El gobierno mexicano ha logrado una reducción en los niveles de pobreza por ingresos, una victoria atribuida a los aumentos en el salario mínimo y a la masiva distribución de programas sociales. No obstante, este logro es visto con escepticismo por el sector privado, que cuestiona la sostenibilidad de esta estrategia y advierte sobre el deterioro de otros indicadores clave del bienestar.
Mientras el ingreso de los hogares ha mejorado, el acceso a servicios básicos ha retrocedido. Datos del INEGI revelan un preocupante aumento de las carencias sociales, como la falta de acceso a la salud, que ya afecta a 44.5 millones de mexicanos, y la carencia de seguridad social, que impacta a 62.7 millones de personas. Esta situación subraya una paradoja crítica: aunque las familias tienen más dinero en el bolsillo, este se destina a cubrir gastos en salud y educación que antes eran responsabilidad del Estado.

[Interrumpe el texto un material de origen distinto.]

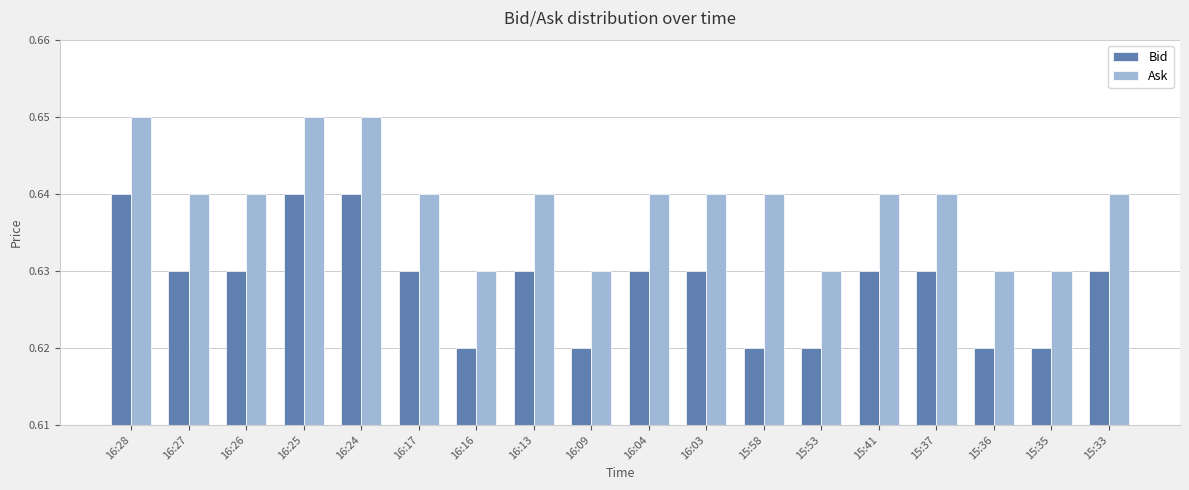

How many Bid values are between 0 and 1?

18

El Centro de Estudios Económicos del Sector Privado (CEESP) ha señalado que este modelo es insostenible a largo plazo, ya que el crecimiento real de una economía debe venir de la generación de riqueza a través del empleo formal, y no solo de transferencias de dinero. La dependencia de programas sociales, argumentan, podría desincentivar la búsqueda de trabajo y afectar negativamente el crecimiento económico a largo plazo.
Esta dualidad entre la reducción de la pobreza monetaria y el aumento de las carencias sociales plantea un serio desafío para las políticas públicas del país, y exige un debate más profundo sobre el tipo de desarrollo que se busca.